Google has two features that make it a high precision search engine.  It uses the page ranking system, and its accuracy relies heavily on the network of linking.  If a website contains hyperlinks, it simply has more strings that connect that site to the network (the web).  Page is ranked according to its hyperlinks.

Page ranking depends on “intuitive justification” as well, where the crawler looks for links that point to the site and also compares the ranking of those pages.  It is a plus if the pages are highly ranked.

A feature, such as anchor text for the search engine is, to my understanding, serving a purpose of a tag.  Just like tags, anchors describe their links.

Other system features that make the a search engine a good one are crawling, indexing, and searching.  Results are a direct factor of a search engine’s performance.  Google is designed to be a “scalable search engine,” it implements all those features to make a search easier and more reliable.

The overview of Google architecture is looked at in depth.  This process is a complicated set of operations.  As I understand it, this complex process begins with crawlers fetching, downloading, dissecting the websites, indexing by parsing the urls into documents, creating documents into sets of hits.  Further, the indexed pages are parsed and the information is sorted into anchor files.  Anchor files are then read and with their help, URLs are convert from relative to absolute URLs and then into docIDs.  DocIDs generate a database from which the PageRanks are computed.  DocIDs are converted to WordIDs, which generate the inverted index.  The Indexer produces a lexicon, which, in turn, together with the PageRanks and inverted index answers the queries.

Further, the article describes Google’s major data structure.  The BigFiles system spans across the border of many systems like a spiderweb, the Repository contains full versions of all HTML files in a compressed format, the document index is exactly that – just like the index cards in the library – it keeps information about different documents.  The lexicon is basically a vocabulary containing millions of words.  Also, the article talks about the hit list, forward- and inverted index.

Crawling is a very delicate task.  I imagine it as a scan, which views every website, talks to numerous servers to each have their own control, the social issues arise from the privacy concerns, and online gaming.

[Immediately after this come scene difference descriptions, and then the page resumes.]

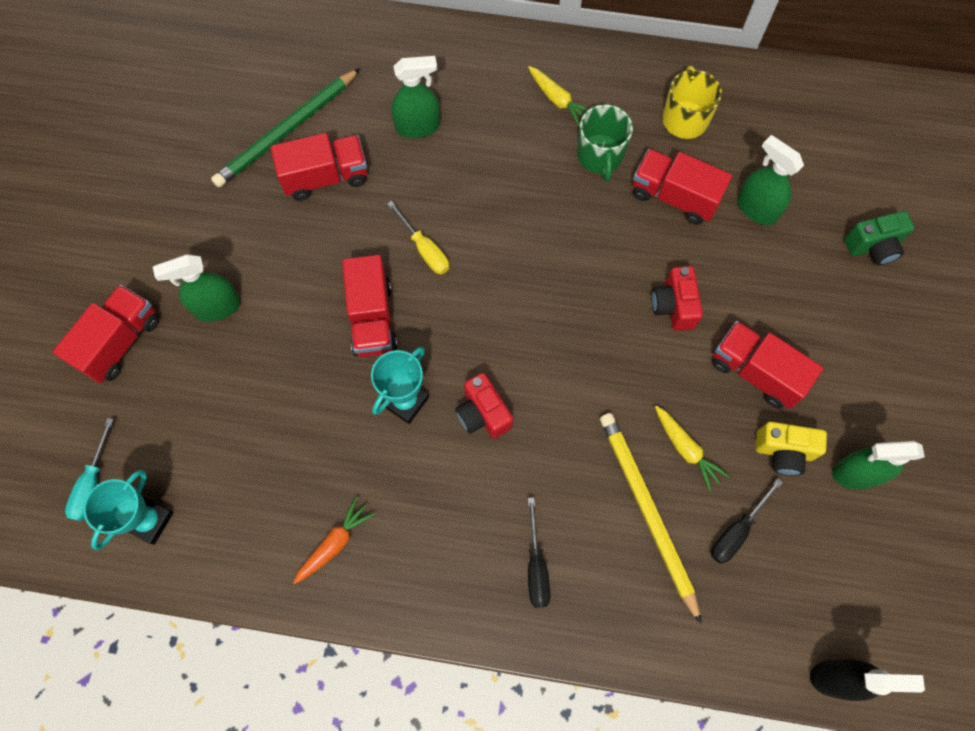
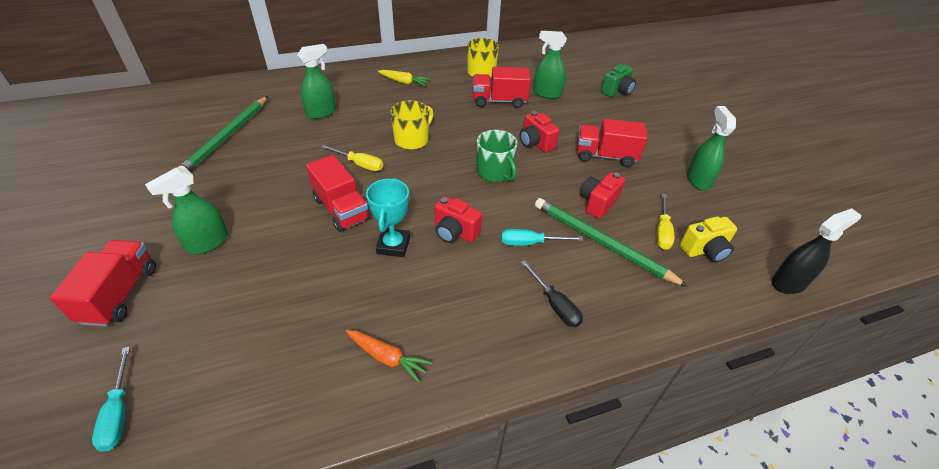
camera: 30 degrees left, 25 degrees down
turquoise trophy [83,470,174,550] -> none
red truck [271,133,368,201] -> none
orange carrot [293,497,375,584] -> orange carrot turned 105 degrees clockwise [346,330,432,383]
green mug [577,104,633,182] -> green mug moved to [477,130,518,182]
yellow pencil [600,413,702,624] -> green pencil [535,198,688,287]
yellow carrot [655,406,729,491] -> red camera [580,172,625,219]
black screwdriver [711,478,783,564] -> yellow screwdriver [656,194,674,250]
yellow camera [756,422,827,475] -> yellow camera moved to [680,217,737,263]
green spray bottle [832,441,925,490] -> green spray bottle turned 120 degrees clockwise [687,106,736,191]
none -> yellow mug [390,100,434,150]
none -> turquoise screwdriver [501,229,583,246]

Indexing the web is like indexing a miscellaneous drawer that is the size of the house, containing every single item of the house in no particular order – miscellaneously.  With that come errors and lots of them…  In short – indexing is involved in parcing, Indexing into barrels, and sorting.

the last but certainly not least part of the Google anatomy is a detailed explanation of searching.  The following table copied out of the article describes the Google Query Evaluation process:

1.  Parse the query.
2. Convert words into wordIDs.
3. Seek to the start of the doclist in the short barrel for every word.
4. Scan through the doclists until there is a document that matches all the search terms.
5. Compute the rank of that document for the query.
6. If we are in the short barrels and at the end of any doclist, seek to the start of the doclist in the full barrel for every word and go to step 4.
7. If we are not at the end of any
doclist go to step 4.  Sort the documents that have matched by rank and return the top k.

The goal of searching is to provide relevant to query results and fast.  Results and performance measure the quality of the search engine.

Anchor text, proximity of information, page ranking and other features provided by the Google search engine improve its search and return quality.